ARPA dollars to expand TCAPS mental health services, including school-based clinic | Local news

TRAVERSE CITY: Funds from the American Rescue Plan Act allocated by Grand Traverse County will help Northern Michigan’s largest school district expand its mental health offerings and make medical services more accessible to students.

In 2021, the Grand Traverse County Commission received $18.2 million in funds from the federal government’s American Rescue Plan. At its last meeting in 2022, the county commission decided to allocate $10 million of those funds to 27 different community proposals, including two that will affect TCAPS students, staff and parents.

Traverse City Area Public Schools was guaranteed $10,000 in ARPA funding for its high school Peer-to-Peer program and $150,000, in conjunction with Northwest Michigan Health Services, to open a children’s health center and teens at Traverse City West Middle School.

TCAPS Peer Programming is based on the Peer Depression Awareness Program developed by the University of Michigan Depression Center. The show is built on the premise that teens are more likely to talk and listen to other teens than adults when it comes to their mental health issues.

Individuals from the UM Depression Center arrived in Traverse City in early September and conducted trainings for staff and students at Traverse City West High School and Traverse City Central High School. These trainings are intended to educate students about mental health conditions and concerns so they can identify conditions such as depression or anxiety in their peers, communicate with them, and encourage them to seek help.

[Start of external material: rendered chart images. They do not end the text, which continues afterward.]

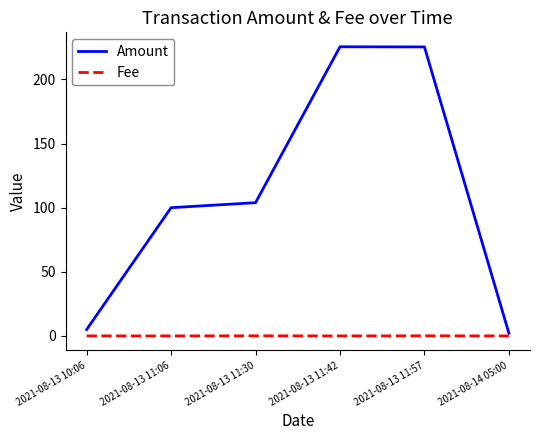

What position from the left is 2021-08-13 10:06?

1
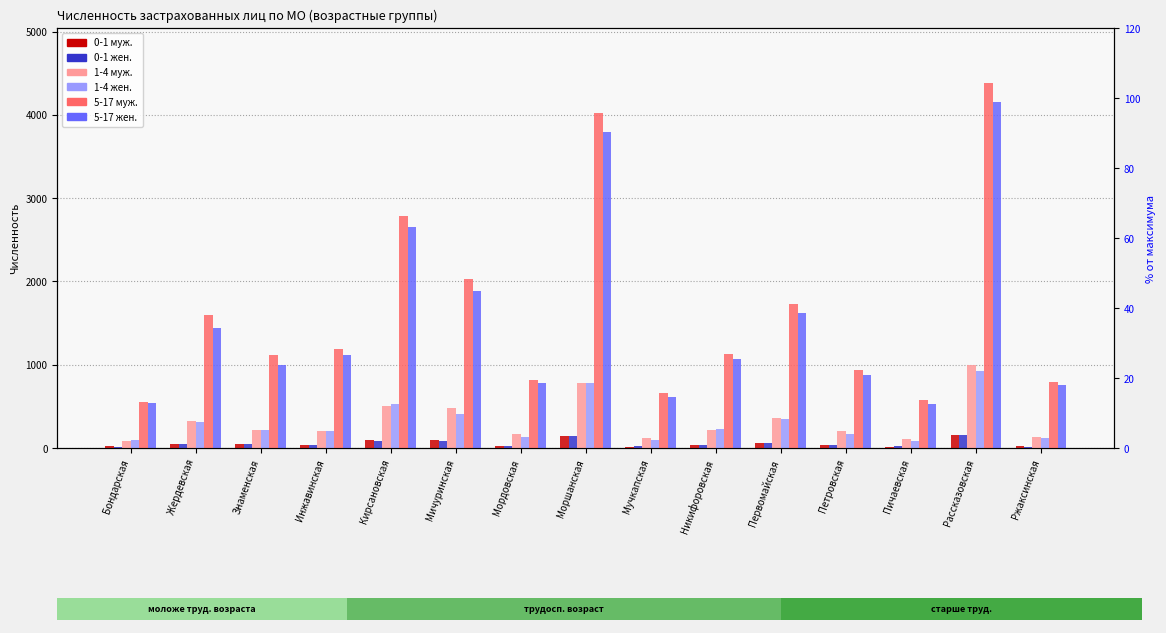

Which series has the largest total across all categories?

5-17 муж.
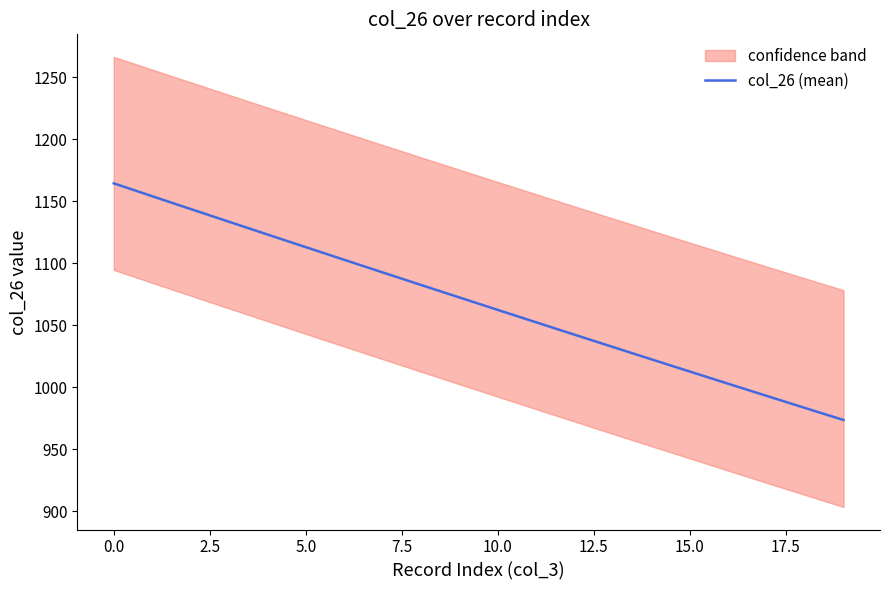

How many data points are above 1072?

10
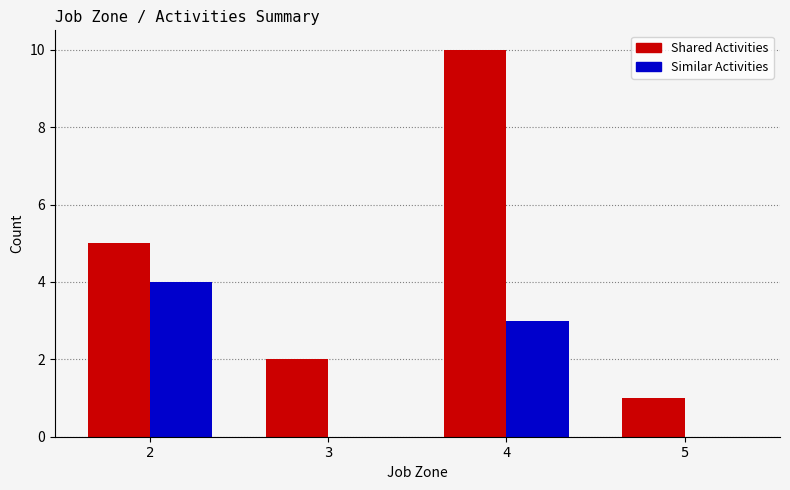

Count the number of data series in this chart.

2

TCAPS received a $45,000 grant from Rotary Charities of Traverse City to help cover the cost of implementing the Peer-to-Peer program at WSHS and CHS. The total cost of the program is estimated at $67,000, TCAPS Director of Communications Ginger Smith said in an email.

Peer programming is already in full swing, but the students involved asked for a better space where, under staff supervision, students can gather together or sit alone to relax and feel more comfortable during the school day if they feel overwhelmed.

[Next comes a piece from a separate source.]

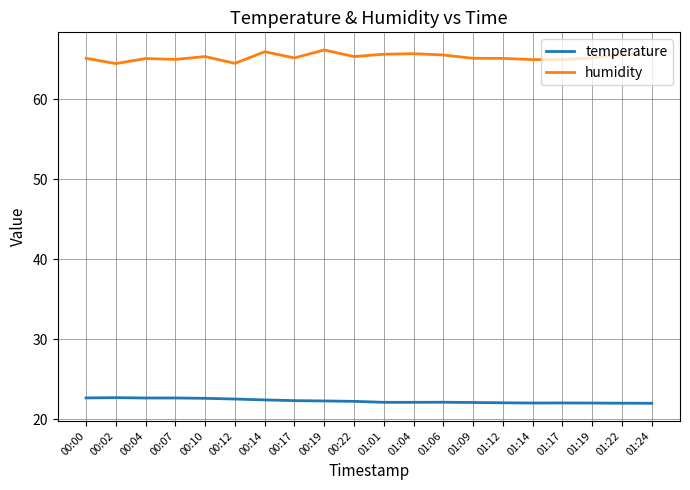

What is the average value of the temperature series?

22.3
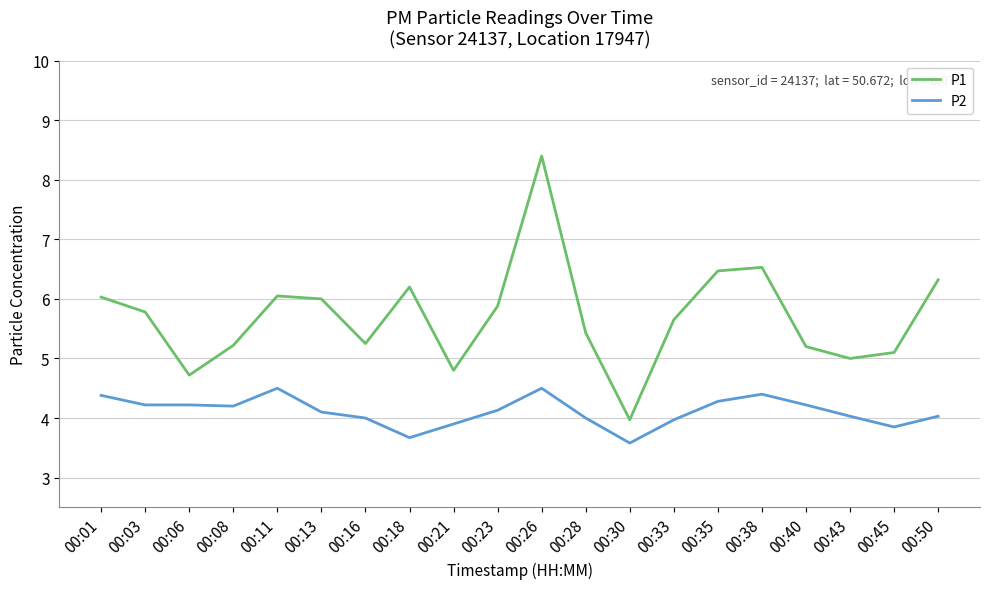

At which label does P1 reach its minimum?

00:30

TCAPS requested $22,000 in ARPA funds to perform minor renovations at each school to build and furnish these classrooms. They received a $10,000 reward from the county, but also received $2,000 for equipment and supplies for the program through the Traverse City Rotary Good Works grant.

This first year, the Peer-to-Peer program is in a pilot phase and TCAPS will decide whether or not to expand beyond the high school level, Smith said in an interview.

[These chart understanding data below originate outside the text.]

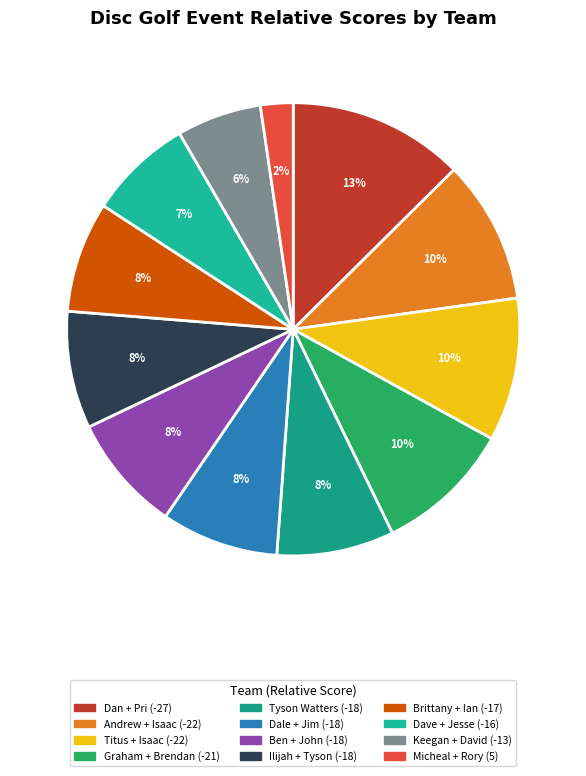

How many slices are in this pie chart?

12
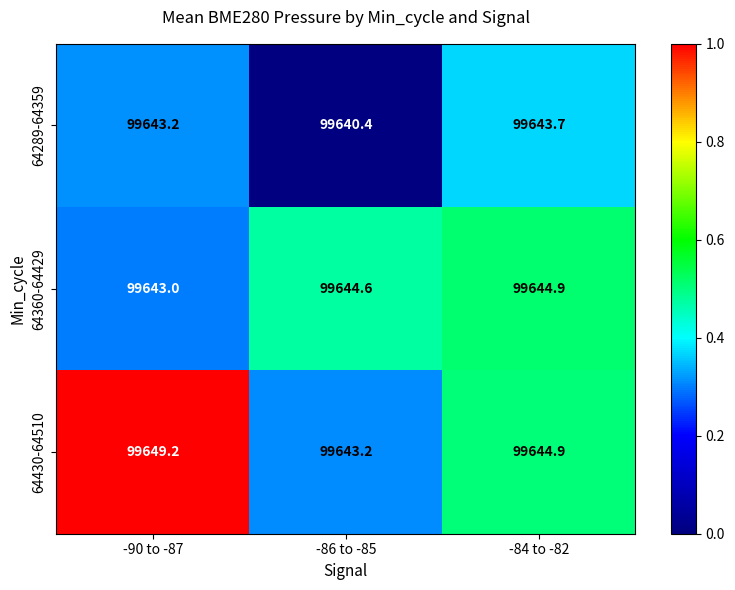

Is it true that 64430-64510 equals 132541.6 at -84 to -82?

False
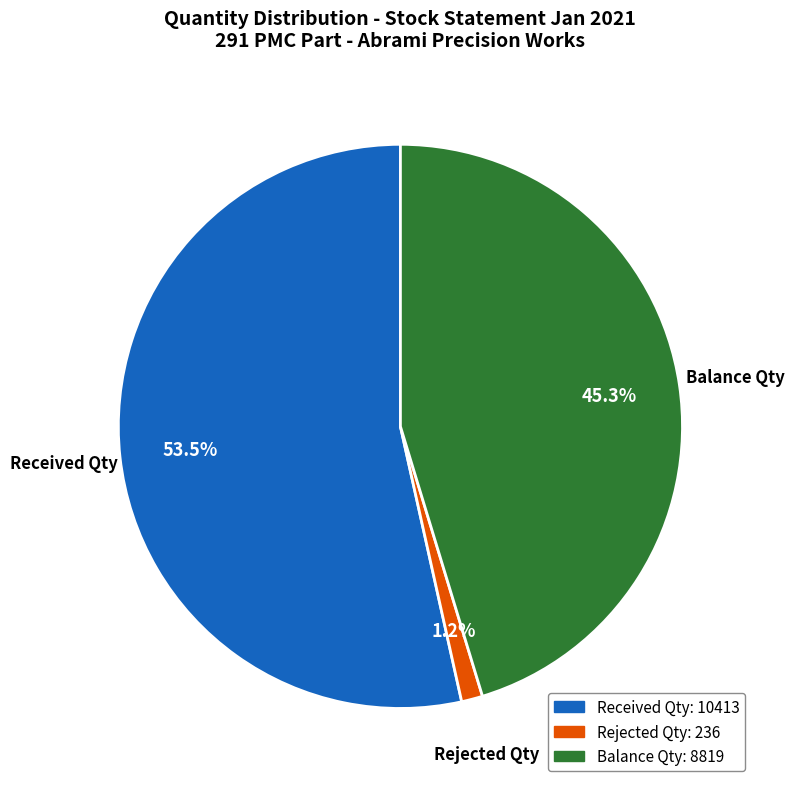

Which has a higher value, Rejected Qty or Balance Qty?

Balance Qty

“We are doing everything we can to remove the stigmas associated with mental health and behavioral health issues,” Smith said. “This is just another step…to open up the conversation and make it a norm, to get you to say, ‘Hey, I’m not okay with my feelings, and here’s why.’”

This work aligns with a goal listed in the TCAPS strategic plan to “Develop and implement support structures and systems to increase mental and emotional health and social well-being,” he said. It also aligns with TCAPS’ health and wellness initiative, which was implemented after TCAPS was awarded the Rotary Charities Systems Change Accelerator Grant in 2021, she said.

TCAPS will also benefit from a $150,000 ARPA grant to Northwest Michigan Health Services.

In the fall, NMHSI received a $170,000 grant from the Michigan Department of Health and Human Services to create a child and adolescent health and clinic at Traverse City West High School. This MDHHS funding is ongoing to pay salaries, but more funding was needed to renovate available space at WMS.

TCAPS and NMHSI worked together to submit a request for $150,000 in ARPA funds from the county, which was fully awarded.

TCAPS has not yet started the bidding process for the high school renovations needed to build the health center, but the plan is for the center to open in the fall of 2023.

The clinic will be staffed by a nurse practitioner, a physician assistant and a behavioral health therapist, and will be open three days a week, said Heidi Britton, executive director of NMHSI.

WMS was chosen as the site for the clinic because it has the largest physical space and the most concentrated student body in the district, but it will be open to all TCAPS students, Britton said.

The clinic will have a board of students who will have a role in overseeing the clinic’s services and policies.

This clinic model, which MDHHS has been funding schools and health services to develop for years, is “brilliant,” Britton said. It removes the barriers people face when trying to access care and reduces the amount of class time kids would miss, Britton said.

It will also allow children to begin to understand the world of health care and learn to talk about their medical needs and advocate for their own care at an early age, he said.

“When we met the team there at TCAPS, everyone was very excited,” Britton said. “Everyone knows what a positive thing it is to put it in a school district.”